Beta

The current list of use cases is a snap shot of what this page will contain in the future. The team is working on improving the use case pages to provide meaningful examples of how active WMA projects are using data and tools. Tell us about your experience using the catalog!

Use Cases

poly-to-poly-interpolation

Keywords: gdptools; spatial-interpolation; polygon-to-polygon interpolation;

Domain: Hydrology

Language: Python

Description:

This notebook demonstrates the generation and aggregation from one polygon source to another polygon target. The example here demonstrates mapping USGS National Hydrologic Model output to CONUS HUC12s. Calculation of area weighted statistics as shown here is useful process in many water budget or landscape analysis applications.

Additional Information:

Polygon-to-polygon weight generation and aggregation.

Why

In the use-case presented here we are interpolating hydrologic modeling results of soil moisture, calculated on a unique spatial fabric of polygons representing Hydrologic Response Units (HRU) which are often represented as polygons splitting a catchment on either side of the stream network of that catchment to a more common fabric such as 12 digit hydrologic unit codes (HUC12). It could be other polygons for example representing states or counties. To interpolate the values, a weights table is calculated which describes the fraction of each contributing HRU to the HUC12. The interpolation is this case is the sum of soil moisture values for each HRU multiplied by the weight for that HRU/HUC12 combination as represented in the weights file. This kind of interpolation is common in hydrologic sciences and this demonstration can be used as a template for other interpolations.

Open source python tools

gdptools: GeoDataProcessing Tools (GDPTools) is a python package for geospatial interpolation
Geopandas: Geopandas is a python package for geospatial dataframes.

Data

conda/mamba environment file ‘environment.yml’ https://www.sciencebase.gov/catalog/item/64cbcc52d34e2d58db2fa44b.

*Brief*
From the use-case page above, print everything from "Keywords: gdptools; spatial-interpolation;" down to "generation and aggregation." word for word.

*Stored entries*
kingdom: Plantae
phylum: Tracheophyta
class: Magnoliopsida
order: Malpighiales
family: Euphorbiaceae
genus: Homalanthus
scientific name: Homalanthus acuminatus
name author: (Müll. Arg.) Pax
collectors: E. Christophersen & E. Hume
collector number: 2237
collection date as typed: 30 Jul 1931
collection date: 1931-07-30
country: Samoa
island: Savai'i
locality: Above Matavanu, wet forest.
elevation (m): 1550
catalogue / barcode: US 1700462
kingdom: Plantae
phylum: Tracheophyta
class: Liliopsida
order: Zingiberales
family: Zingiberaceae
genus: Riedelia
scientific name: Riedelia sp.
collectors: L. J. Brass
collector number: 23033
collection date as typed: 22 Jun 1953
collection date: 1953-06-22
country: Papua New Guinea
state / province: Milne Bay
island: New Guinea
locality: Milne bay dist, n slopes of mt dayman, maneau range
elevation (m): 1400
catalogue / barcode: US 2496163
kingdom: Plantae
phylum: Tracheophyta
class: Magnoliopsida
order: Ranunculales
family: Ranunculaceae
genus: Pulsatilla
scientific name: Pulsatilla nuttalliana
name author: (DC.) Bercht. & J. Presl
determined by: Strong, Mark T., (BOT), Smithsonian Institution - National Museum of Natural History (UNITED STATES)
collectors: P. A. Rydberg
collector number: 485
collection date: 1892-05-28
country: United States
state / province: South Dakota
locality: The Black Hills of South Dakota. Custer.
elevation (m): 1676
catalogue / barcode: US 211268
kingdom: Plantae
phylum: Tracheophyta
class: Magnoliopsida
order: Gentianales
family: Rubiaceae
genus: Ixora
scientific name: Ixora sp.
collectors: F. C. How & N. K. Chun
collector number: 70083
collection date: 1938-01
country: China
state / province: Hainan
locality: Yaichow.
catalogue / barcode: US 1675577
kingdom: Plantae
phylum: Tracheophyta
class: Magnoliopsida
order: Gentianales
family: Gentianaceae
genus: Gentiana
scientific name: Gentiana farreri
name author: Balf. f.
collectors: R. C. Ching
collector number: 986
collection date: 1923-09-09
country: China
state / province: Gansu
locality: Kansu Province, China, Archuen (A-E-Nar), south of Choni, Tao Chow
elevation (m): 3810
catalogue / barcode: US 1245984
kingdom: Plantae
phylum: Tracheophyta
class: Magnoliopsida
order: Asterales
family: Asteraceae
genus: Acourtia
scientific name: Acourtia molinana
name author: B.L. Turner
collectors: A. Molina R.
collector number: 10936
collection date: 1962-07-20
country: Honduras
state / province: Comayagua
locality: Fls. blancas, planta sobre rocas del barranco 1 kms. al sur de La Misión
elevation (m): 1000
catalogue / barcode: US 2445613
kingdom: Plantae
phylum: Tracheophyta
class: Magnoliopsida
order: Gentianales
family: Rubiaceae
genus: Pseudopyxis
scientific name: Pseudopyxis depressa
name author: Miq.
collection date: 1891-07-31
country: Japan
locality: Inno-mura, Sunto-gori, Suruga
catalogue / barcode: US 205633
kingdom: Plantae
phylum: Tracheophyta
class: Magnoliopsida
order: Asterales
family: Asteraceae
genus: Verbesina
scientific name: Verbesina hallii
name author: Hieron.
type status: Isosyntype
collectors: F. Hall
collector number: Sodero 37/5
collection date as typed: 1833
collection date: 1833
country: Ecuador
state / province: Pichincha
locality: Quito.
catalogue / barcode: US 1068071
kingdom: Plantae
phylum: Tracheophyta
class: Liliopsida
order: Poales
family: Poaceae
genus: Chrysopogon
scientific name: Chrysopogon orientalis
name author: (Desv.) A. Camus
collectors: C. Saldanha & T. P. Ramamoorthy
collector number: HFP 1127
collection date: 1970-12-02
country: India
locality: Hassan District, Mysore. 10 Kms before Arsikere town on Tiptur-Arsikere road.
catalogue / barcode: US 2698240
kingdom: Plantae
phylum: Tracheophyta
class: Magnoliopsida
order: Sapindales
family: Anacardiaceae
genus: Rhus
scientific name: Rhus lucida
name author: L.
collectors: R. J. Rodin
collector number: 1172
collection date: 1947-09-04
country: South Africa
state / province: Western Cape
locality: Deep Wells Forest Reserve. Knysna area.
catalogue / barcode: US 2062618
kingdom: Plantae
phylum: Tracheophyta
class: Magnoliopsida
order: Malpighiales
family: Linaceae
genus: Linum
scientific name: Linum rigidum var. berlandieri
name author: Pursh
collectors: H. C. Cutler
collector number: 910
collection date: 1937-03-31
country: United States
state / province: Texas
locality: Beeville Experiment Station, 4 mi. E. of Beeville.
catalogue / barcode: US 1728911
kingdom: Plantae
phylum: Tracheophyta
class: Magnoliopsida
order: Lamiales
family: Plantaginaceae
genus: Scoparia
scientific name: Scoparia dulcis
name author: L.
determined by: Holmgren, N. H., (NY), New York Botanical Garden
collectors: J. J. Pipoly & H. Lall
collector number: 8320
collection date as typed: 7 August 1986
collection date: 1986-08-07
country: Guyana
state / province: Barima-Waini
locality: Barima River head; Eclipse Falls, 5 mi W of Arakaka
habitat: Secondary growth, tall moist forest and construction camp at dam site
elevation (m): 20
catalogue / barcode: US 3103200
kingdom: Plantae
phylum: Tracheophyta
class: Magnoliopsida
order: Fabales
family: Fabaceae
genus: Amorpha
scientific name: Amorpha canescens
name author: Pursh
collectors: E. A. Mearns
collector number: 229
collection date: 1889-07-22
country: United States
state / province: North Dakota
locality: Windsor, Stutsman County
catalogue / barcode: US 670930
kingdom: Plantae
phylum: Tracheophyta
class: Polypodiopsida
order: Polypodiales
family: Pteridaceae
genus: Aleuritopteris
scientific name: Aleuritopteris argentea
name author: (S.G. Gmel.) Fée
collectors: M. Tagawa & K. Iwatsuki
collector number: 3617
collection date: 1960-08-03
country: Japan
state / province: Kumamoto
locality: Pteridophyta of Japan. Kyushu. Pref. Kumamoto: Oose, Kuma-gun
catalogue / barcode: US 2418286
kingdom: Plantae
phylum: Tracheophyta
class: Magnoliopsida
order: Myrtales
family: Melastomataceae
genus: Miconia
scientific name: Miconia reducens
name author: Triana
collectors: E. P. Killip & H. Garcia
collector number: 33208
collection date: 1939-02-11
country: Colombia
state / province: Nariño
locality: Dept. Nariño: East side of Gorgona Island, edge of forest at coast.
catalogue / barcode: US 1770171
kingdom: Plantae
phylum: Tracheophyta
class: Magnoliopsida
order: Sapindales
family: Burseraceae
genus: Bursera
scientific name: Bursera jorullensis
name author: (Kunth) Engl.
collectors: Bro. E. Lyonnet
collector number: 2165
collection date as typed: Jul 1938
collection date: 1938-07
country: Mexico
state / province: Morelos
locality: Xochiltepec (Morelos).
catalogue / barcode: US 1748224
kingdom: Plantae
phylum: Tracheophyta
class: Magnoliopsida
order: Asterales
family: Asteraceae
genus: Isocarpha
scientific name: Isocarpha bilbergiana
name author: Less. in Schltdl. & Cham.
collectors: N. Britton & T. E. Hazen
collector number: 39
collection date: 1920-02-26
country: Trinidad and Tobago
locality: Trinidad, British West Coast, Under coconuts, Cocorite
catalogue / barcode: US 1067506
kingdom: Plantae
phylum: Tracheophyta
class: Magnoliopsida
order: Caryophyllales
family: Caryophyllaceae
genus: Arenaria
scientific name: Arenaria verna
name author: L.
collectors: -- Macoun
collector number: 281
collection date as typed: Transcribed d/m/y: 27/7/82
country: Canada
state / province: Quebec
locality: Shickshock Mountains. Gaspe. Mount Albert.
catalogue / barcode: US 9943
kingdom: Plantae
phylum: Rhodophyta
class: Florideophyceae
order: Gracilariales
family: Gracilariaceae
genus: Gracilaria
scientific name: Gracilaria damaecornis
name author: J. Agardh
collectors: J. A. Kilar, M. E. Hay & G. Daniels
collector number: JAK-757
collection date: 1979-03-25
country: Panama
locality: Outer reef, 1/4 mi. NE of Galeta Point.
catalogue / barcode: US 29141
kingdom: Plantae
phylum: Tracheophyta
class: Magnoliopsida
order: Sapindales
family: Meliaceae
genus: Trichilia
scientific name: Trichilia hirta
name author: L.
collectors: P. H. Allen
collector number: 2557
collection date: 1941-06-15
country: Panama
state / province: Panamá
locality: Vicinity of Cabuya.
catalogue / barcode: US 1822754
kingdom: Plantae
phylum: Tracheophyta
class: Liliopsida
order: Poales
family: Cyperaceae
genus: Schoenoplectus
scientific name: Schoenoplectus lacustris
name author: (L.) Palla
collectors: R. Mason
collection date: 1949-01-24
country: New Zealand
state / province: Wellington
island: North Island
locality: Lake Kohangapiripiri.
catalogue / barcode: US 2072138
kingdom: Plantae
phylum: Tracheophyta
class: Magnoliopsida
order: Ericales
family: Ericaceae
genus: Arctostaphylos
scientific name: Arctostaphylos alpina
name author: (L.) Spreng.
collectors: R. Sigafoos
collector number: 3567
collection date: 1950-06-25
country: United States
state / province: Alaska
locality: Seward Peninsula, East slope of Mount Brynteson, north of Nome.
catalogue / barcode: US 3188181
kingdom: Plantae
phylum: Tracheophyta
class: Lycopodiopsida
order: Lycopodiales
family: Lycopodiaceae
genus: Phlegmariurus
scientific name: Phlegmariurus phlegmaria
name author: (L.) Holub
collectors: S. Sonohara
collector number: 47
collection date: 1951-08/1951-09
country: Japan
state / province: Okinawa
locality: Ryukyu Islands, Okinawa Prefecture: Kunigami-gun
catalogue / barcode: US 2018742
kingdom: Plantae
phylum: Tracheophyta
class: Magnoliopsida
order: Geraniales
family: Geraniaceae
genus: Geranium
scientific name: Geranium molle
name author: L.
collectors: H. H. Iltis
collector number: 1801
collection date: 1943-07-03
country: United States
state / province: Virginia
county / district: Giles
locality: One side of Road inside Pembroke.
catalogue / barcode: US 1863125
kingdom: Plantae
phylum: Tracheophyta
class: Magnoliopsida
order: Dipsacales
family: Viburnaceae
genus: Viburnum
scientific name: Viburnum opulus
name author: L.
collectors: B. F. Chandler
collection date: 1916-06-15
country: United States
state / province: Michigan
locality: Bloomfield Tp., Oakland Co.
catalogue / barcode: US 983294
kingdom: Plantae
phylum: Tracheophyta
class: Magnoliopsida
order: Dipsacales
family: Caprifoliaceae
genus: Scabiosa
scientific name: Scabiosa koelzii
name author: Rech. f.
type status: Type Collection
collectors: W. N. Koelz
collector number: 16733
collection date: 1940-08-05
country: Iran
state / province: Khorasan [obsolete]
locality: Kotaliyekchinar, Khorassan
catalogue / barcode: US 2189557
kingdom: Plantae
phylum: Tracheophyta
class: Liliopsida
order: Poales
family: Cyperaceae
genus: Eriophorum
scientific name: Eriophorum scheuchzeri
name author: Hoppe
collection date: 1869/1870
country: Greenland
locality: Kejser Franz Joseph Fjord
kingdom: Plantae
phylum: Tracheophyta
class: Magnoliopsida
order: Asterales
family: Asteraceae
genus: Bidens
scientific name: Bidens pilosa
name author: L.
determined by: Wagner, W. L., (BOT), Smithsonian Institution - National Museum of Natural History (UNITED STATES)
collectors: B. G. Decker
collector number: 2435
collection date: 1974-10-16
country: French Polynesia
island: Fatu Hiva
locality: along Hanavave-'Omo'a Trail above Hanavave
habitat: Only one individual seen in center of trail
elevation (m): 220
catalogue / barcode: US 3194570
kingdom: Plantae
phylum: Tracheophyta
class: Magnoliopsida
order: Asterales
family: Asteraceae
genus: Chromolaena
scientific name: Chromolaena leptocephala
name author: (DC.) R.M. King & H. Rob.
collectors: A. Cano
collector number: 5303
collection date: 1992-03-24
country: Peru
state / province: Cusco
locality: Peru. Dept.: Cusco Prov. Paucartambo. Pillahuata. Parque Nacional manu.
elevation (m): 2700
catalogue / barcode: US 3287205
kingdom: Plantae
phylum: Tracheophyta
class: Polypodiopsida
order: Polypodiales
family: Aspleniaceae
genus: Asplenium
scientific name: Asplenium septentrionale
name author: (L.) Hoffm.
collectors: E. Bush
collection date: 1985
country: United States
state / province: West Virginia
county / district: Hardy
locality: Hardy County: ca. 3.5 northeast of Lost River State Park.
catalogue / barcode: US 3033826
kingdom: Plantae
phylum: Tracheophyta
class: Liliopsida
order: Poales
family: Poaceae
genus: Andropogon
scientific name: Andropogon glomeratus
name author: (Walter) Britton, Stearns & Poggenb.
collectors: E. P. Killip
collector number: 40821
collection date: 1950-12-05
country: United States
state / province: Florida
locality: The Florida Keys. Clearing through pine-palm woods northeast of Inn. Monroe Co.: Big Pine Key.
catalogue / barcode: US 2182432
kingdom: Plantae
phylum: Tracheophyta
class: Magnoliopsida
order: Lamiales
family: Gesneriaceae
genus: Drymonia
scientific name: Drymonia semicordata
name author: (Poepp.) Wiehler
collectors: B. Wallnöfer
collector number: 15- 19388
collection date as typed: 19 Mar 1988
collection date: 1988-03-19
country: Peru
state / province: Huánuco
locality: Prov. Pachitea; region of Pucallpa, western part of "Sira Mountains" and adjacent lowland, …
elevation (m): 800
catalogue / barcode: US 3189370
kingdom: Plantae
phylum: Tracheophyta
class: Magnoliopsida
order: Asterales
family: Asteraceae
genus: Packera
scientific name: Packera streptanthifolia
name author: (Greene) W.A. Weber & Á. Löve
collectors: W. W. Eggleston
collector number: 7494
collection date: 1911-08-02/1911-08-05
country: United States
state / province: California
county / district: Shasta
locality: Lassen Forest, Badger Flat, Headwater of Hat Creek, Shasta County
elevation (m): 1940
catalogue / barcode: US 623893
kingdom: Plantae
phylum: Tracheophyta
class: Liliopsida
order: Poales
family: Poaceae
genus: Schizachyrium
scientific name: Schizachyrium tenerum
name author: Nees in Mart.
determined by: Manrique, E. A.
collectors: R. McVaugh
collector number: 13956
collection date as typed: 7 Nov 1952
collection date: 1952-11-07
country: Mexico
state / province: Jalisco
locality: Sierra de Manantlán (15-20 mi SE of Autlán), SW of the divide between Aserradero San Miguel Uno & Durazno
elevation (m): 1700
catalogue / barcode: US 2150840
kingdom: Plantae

*Output of the task*
Keywords: gdptools; spatial-interpolation; polygon-to-polygon interpolation;

Domain: Hydrology

Language: Python

Description:

This notebook demonstrates the generation and aggregation from one polygon source to another polygon target. The example here demonstrates mapping USGS National Hydrologic Model output to CONUS HUC12s. Calculation of area weighted statistics as shown here is useful process in many water budget or landscape analysis applications.

Additional Information:

Polygon-to-polygon weight generation and aggregation.